Hello, my name is Danielle (36). I work in the computer field where I met my husband Jeramy (35) back in 2001. I have a wonderful stepson who is almost 17 and a house full of animals. We have had a great life together but have experienced so many struggles in the baby department. Hopefully this is the one. We love football and look forward to taking our baby to the games year after year.
I found StorkNet last year during my last pregnancy and just loved reading the journals. I really wanted to write my own journal during that pregnancy but was apprehensive because I had 3 previous miscarriages and didn't want to get too excited about the pregnancy out of fear I would jinx it. When I made it past the 12 week stage I was very excited as none of my pregnancies had even made it to 8 weeks. I began forgetting about that fear and started to enjoy what was happening then at my 19 week ultrasound they found our little girl had AV Canal heart defect; a defect commonly associated with Down Syndrome. Even though we had initial screens which came back normal and our quad screen came back normal, we were devastated. We opted to forgo the amniocentesis because we knew we wouldn't terminate regardless of the chance she might have Down Syndrome. The doctors monitored her heart defect throughout the remainder of my pregnancy so we knew she would need heart surgery after she was born and began accepting and preparing for the long road ahead.

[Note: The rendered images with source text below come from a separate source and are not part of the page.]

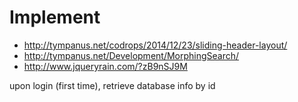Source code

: # Implement
* http://tympanus.net/codrops/2014/12/23/sliding-header-layout/
* http://tympanus.net/Development/MorphingSearch/
* http://www.jqueryrain.com/?zB9nSJ9M

upon login (first time), retrieve database info by id
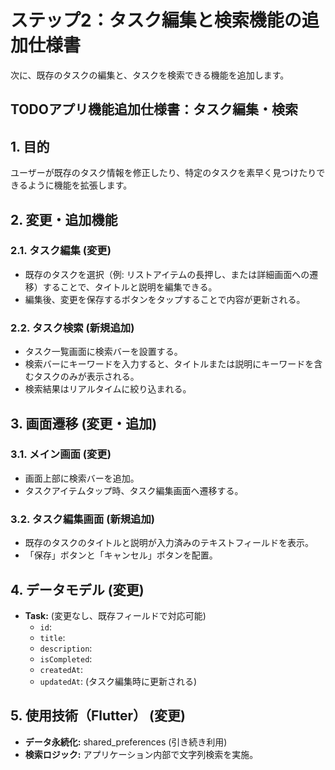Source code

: # ステップ2：タスク編集と検索機能の追加仕様書

次に、既存のタスクの編集と、タスクを検索できる機能を追加します。

## TODOアプリ機能追加仕様書：タスク編集・検索

## 1. 目的

ユーザーが既存のタスク情報を修正したり、特定のタスクを素早く見つけたりできるように機能を拡張します。

## 2. 変更・追加機能

### 2.1. タスク編集 (変更)

* 既存のタスクを選択（例: リストアイテムの長押し、または詳細画面への遷移）することで、タイトルと説明を編集できる。
* 編集後、変更を保存するボタンをタップすることで内容が更新される。

### 2.2. タスク検索 (新規追加)

* タスク一覧画面に検索バーを設置する。
* 検索バーにキーワードを入力すると、タイトルまたは説明にキーワードを含むタスクのみが表示される。
* 検索結果はリアルタイムに絞り込まれる。

## 3. 画面遷移 (変更・追加)

### 3.1. メイン画面 (変更)

* 画面上部に検索バーを追加。
* タスクアイテムタップ時、タスク編集画面へ遷移する。

### 3.2. タスク編集画面 (新規追加)

* 既存のタスクのタイトルと説明が入力済みのテキストフィールドを表示。
* 「保存」ボタンと「キャンセル」ボタンを配置。

## 4. データモデル (変更)

* **Task:** (変更なし、既存フィールドで対応可能)
  * `id`:
  * `title`:
  * `description`:
  * `isCompleted`:
  * `createdAt`:
  * `updatedAt`: (タスク編集時に更新される)

## 5. 使用技術（Flutter） (変更)

* **データ永続化:** shared_preferences (引き続き利用)
* **検索ロジック:** アプリケーション内部で文字列検索を実施。
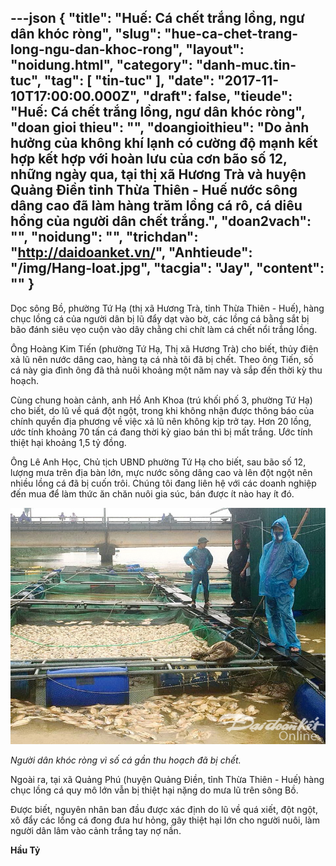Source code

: ---json
{
    "title": "Huế: Cá chết trắng lồng, ngư dân khóc ròng",
    "slug": "hue-ca-chet-trang-long-ngu-dan-khoc-rong",
    "layout": "noidung.html",
    "category": "danh-muc.tin-tuc",
    "tag": [
        "tin-tuc"
    ],
    "date": "2017-11-10T17:00:00.000Z",
    "draft": false,
    "tieude": "Huế: Cá chết trắng lồng, ngư dân khóc ròng",
    "doan gioi thieu": "",
    "doangioithieu": "Do ảnh hưởng của không khí lạnh có cường độ mạnh kết hợp kết hợp với hoàn lưu của cơn bão số 12, những ngày qua, tại thị xã Hương Trà và huyện Quảng Điền tỉnh Thừa Thiên - Huế nước sông dâng cao đã làm hàng trăm lồng cá rô, cá diêu hồng của người dân chết trắng.",
    "doan2vach": "",
    "noidung": "",
    "trichdan": "http://daidoanket.vn/",
    "Anhtieude": "/img/Hang-loat.jpg",
    "tacgia": "Jay",
    "__content__": ""
}
---
<p><span style="font-size:14px">Dọc s&ocirc;ng Bồ, phường Tứ Hạ (thị x&atilde; Hương Tr&agrave;, tỉnh Thừa Thi&ecirc;n - Huế), h&agrave;ng chục lồng c&aacute; của người d&acirc;n bị lũ đẩy dạt v&agrave;o bờ, c&aacute;c lồng c&aacute; bằng sắt bị b&atilde;o đ&aacute;nh si&ecirc;u vẹo cuộn v&agrave;o d&acirc;y chằng chi ch&iacute;t l&agrave;m c&aacute; chết nổi trắng lồng.</span></p>

<p><span style="font-size:14px">&Ocirc;ng Ho&agrave;ng Kim Tiến (phường Tứ Hạ, Thị x&atilde; Hương Tr&agrave;) cho biết, thủy điện xả lũ n&ecirc;n nước d&acirc;ng cao, h&agrave;ng tạ c&aacute; nh&agrave; t&ocirc;i đ&atilde; bị chết. Theo &ocirc;ng Tiến, số c&aacute; n&agrave;y gia đ&igrave;nh &ocirc;ng đ&atilde; thả nu&ocirc;i khoảng một năm nay v&agrave; sắp đến thời kỳ thu hoạch.</span></p>

<p><span style="font-size:14px">C&ugrave;ng chung ho&agrave;n cảnh, anh Hồ Anh Khoa (tr&uacute; khối phố 3, phường Tứ Hạ) cho biết, do lũ về qu&aacute; đột ngột, trong khi kh&ocirc;ng nhận được th&ocirc;ng b&aacute;o của ch&iacute;nh quyền địa phương về việc xả lũ n&ecirc;n kh&ocirc;ng kịp trở tay. Hơn 20 lồng, ước t&iacute;nh khoảng 70 tấn c&aacute; đang thời kỳ giao b&aacute;n th&igrave; bị mất trắng. Ước t&iacute;nh thiệt hại khoảng 1,5 tỷ đồng.</span></p>

<p><span style="font-size:14px">&Ocirc;ng L&ecirc; Anh Học, Chủ tịch UBND phường Tứ Hạ cho biết, sau b&atilde;o số 12, lượng mưa tr&ecirc;n địa b&agrave;n lớn, mực nước s&ocirc;ng d&acirc;ng cao v&agrave; l&ecirc;n đột ngột n&ecirc;n nhiều lồng c&aacute; đ&atilde; bị cuốn tr&ocirc;i. Ch&uacute;ng t&ocirc;i đang li&ecirc;n hệ với c&aacute;c doanh nghiệp đến mua để l&agrave;m thức ăn chăn nu&ocirc;i gia s&uacute;c, b&aacute;n được &iacute;t n&agrave;o hay &iacute;t đ&oacute;.</span></p>

<p><span style="font-size:14px"><img alt="" src="/img/hue-ca-chet.jpg" /></span></p>

<p><span style="font-size:14px"><em>Người d&acirc;n kh&oacute;c r&ograve;ng v&igrave; số c&aacute; gần thu hoạch đ&atilde; bị chết.</em></span></p>

<p><span style="font-size:14px">Ngo&agrave;i ra, tại x&atilde; Quảng Ph&uacute; (huyện Quảng Điền, tỉnh Thừa Thi&ecirc;n - Huế) h&agrave;ng chục lồng c&aacute; quy m&ocirc; lớn vẫn bị thiệt hại nặng do mưa lũ tr&ecirc;n s&ocirc;ng Bồ.</span></p>

<p><span style="font-size:14px">Được biết, nguy&ecirc;n nh&acirc;n ban đầu được x&aacute;c định do lũ về qu&aacute; xiết, đột ngột, x&ocirc; đẩy c&aacute;c lồng c&aacute; đong đưa hư hỏng, g&acirc;y thiệt hại lớn cho người nu&ocirc;i, l&agrave;m người d&acirc;n l&acirc;m v&agrave;o cảnh trắng tay nợ nần.</span></p>

<p><span style="font-size:14px"><strong>Hầu Tỷ</strong></span></p>
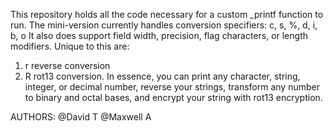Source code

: This repository holds all the code necessary for a custom _printf function to run.
The  mini-version currently handles conversion specifiers: c, s, %, d, i, b, o
It also does support field width, precision, flag characters, or length modifiers. 
Unique to this are:
1. r reverse conversion
2. R rot13 conversion. 
In essence, you can print any character, string, integer, or decimal number, reverse your strings,
transform any number to binary and octal bases, and encrypt your string with rot13 encryption.

AUTHORS:
@David T
@Maxwell A
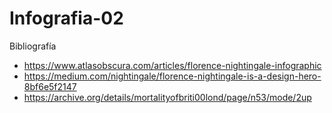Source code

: # Infografia-02

Bibliografía
- https://www.atlasobscura.com/articles/florence-nightingale-infographic
- https://medium.com/nightingale/florence-nightingale-is-a-design-hero-8bf6e5f2147
- https://archive.org/details/mortalityofbriti00lond/page/n53/mode/2up
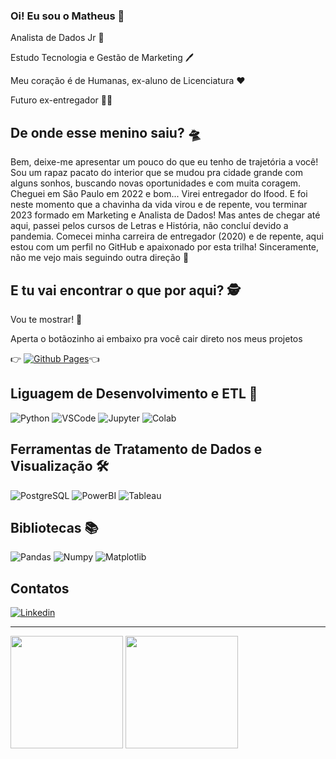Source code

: ### Oi! Eu sou o Matheus 👋

Analista de Dados Jr 🎲

Estudo Tecnologia e Gestão de Marketing 🖊️

Meu coração é de Humanas, ex-aluno de Licenciatura ❤️

Futuro ex-entregador 🕺🏻

## De onde esse menino saiu? 🛸
Bem, deixe-me apresentar um pouco do que eu tenho de trajetória a você! 
Sou um rapaz pacato do interior que se mudou pra cidade grande com alguns sonhos, buscando novas oportunidades e com muita coragem. 
Cheguei em São Paulo em 2022 e bom... Virei entregador do Ifood. E foi neste momento que a chavinha da vida virou e de repente, vou terminar 2023 formado em Marketing e Analista de Dados! 
Mas antes de chegar até aqui, passei pelos cursos de Letras e História, não concluí devido a pandemia. Comecei minha carreira de entregador (2020) e de repente, aqui estou com um perfil no GitHub e apaixonado por esta trilha! Sinceramente, não me vejo mais seguindo outra direção 🙂

## E tu vai encontrar o que por aqui? 🕵️
Vou te mostrar! 🙂

Aperta o botãozinho ai embaixo pra você cair direto nos meus projetos     

  👉
[![Github Pages](https://img.shields.io/badge/github%20pages-121013?style=for-the-badge&logo=github&logoColor=white)](https://github.com/mathuscm?tab=repositories)👈

## Liguagem de Desenvolvimento e ETL 🧱

![Python](https://img.shields.io/badge/Python-FFD43B?style=for-the-badge&logo=python&logoColor=blue)
![VSCode](https://img.shields.io/badge/VSCode-0078D4?style=for-the-badge&logo=visual%20studio%20code&logoColor=white)
![Jupyter](https://img.shields.io/badge/Jupyter-F37626.svg?&style=for-the-badge&logo=Jupyter&logoColor=white)
![Colab](	https://img.shields.io/badge/Colab-F9AB00?style=for-the-badge&logo=googlecolab&color=525252)

## Ferramentas de Tratamento de Dados e Visualização 🛠️
![PostgreSQL](https://img.shields.io/badge/PostgreSQL-316192?style=for-the-badge&logo=postgresql&logoColor=white)
![PowerBI](https://img.shields.io/badge/PowerBI-F2C811?style=for-the-badge&logo=Power%20BI&logoColor=white)
![Tableau](https://img.shields.io/badge/Tableau-E97627?style=for-the-badge&logo=Tableau&logoColor=white)

## Bibliotecas 📚
![Pandas](https://img.shields.io/badge/Pandas-2C2D72?style=for-the-badge&logo=pandas&logoColor=white)
![Numpy](https://img.shields.io/badge/Numpy-777BB4?style=for-the-badge&logo=numpy&logoColor=white)
![Matplotlib](https://img.shields.io/badge/Matplotlib-%23ffffff.svg?style=for-the-badge&logo=Matplotlib&logoColor=black)

## Contatos
[![Linkedin](https://img.shields.io/badge/LinkedIn-0077B5?style=for-the-badge&logo=linkedin&logoColor=white)](https://www.linkedin.com/in/mscordaro/)

---

<div>

<img height="180em" src="https://github-readme-stats.vercel.app/api?username=mathuscm&show_icons=true&theme=dark"/>
 <img height="180em" src="https://github-readme-stats.vercel.app/api/top-langs/?username=mathuscm&layout=compact&theme=dark"/>
  
</div>
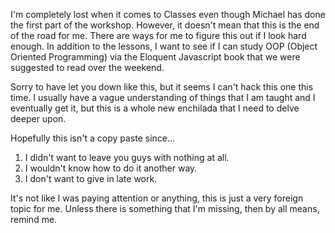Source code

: I'm completely lost when it comes to Classes even though Michael has done the first part of the workshop. However, it doesn't mean that this is the end of the road for me. There are ways for me to figure this out if I look hard enough. In addition to the lessons, I want to see if I can study OOP (Object Oriented Programming) via the Eloquent Javascript book that we were suggested to read over the weekend.

Sorry to have let you down like this, but it seems I can't hack this one this time. I usually have a vague understanding of things that I am taught and I eventually get it, but this is a whole new enchilada that I need to delve deeper upon.

Hopefully this isn't a copy paste since...
1. I didn't want to leave you guys with nothing at all.
2. I wouldn't know how to do it another way.
3. I don't want to give in late work.

It's not like I was paying attention or anything, this is just a very foreign topic for me. Unless there is something that I'm missing, then by all means, remind me.
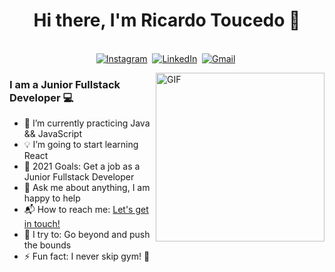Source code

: <p>
  <h1 align="center"><b>Hi there, I'm Ricardo Toucedo 👋</b></h1>
</p>

<p align="center">
<br>
 <a href="https://www.instagram.com/ricardotoucedo/"><img src="https://img.shields.io/badge/instagram-%23E4405F.svg?&style=for-the-badge&logo=instagram&logoColor=white" alt="Instagram" /></a>&nbsp;
<a href="https://www.linkedin.com/in/ricardo-toucedo/"><img src="https://img.shields.io/badge/linkedin-%230077B5.svg?&style=for-the-badge&logo=linkedin&logoColor=white" alt="LinkedIn" /></a>&nbsp;
<a href="mailto:ricardotoucedo@gmail.com?subject=Hello Ricardo"><img src="https://img.shields.io/badge/gmail-%23D14836.svg?&style=for-the-badge&logo=gmail&logoColor=white" alt="Gmail"/></a>&nbsp;
</p>

<img align="right" height="270px" alt="GIF" src="https://media3.giphy.com/media/13HgwGsXF0aiGY/giphy.gif?cid=ecf05e47nruuu96nda8x4n2v55z3avni9t2480thfcxcukxw&rid=giphy.gif" />

### I am a Junior Fullstack Developer 💻
- 🔭 I’m currently practicing Java && JavaScript
- 💡 I’m going to start learning React
- 🥅 2021 Goals: Get a job as a Junior Fullstack Developer
- 💬 Ask me about anything, I am happy to help
- 📬 How to reach me: <a href="https://www.linkedin.com/in/ricardo-toucedo/">Let's get in touch!</a>&nbsp;
- 🧗 I try to: Go beyond and push the bounds
- ⚡ Fun fact: I never skip gym! :raised_hands:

The pregnancy continued on a bumpy road as my GTT test came back pretty high showing I had Gestational Diabetes and I ended up having to go on insulin. Then around 34 weeks I started having issues with high blood pressure but managed to make it until 39 weeks gestation when they decided to induce. We met with so many specialists while pregnant that constantly talked about the likelihood our baby would be born with Down Syndrome, she would also be bluer than the average baby because of her oxygen levels and she would more than likely need to be hooked up to a breathing monitor once they began administering a necessary heart medication.
Our beautiful baby girl Baylee Marie was born on December 9th 2009 without Down Syndrome, very pink and didn't need a breathing machine. She was re-diagnosed after birth with Hypoplastic Left Heart Syndrome and Coarctation of the Aorta. We were optimistic at this point since the doctors said the surgery has a 90+% success rate. On December 17th at 8 days old she went in for heart surgery and after 7+ hours the doctors informed us her heart defect was just too complex and they couldn't repair the main valve as it continued to leak. She passed away a short time later. That was the absolute worst day of our lives.
So here we are again. Even though I fear similar complications with this pregnancy, I am hopeful and look forward to sharing our journey with you.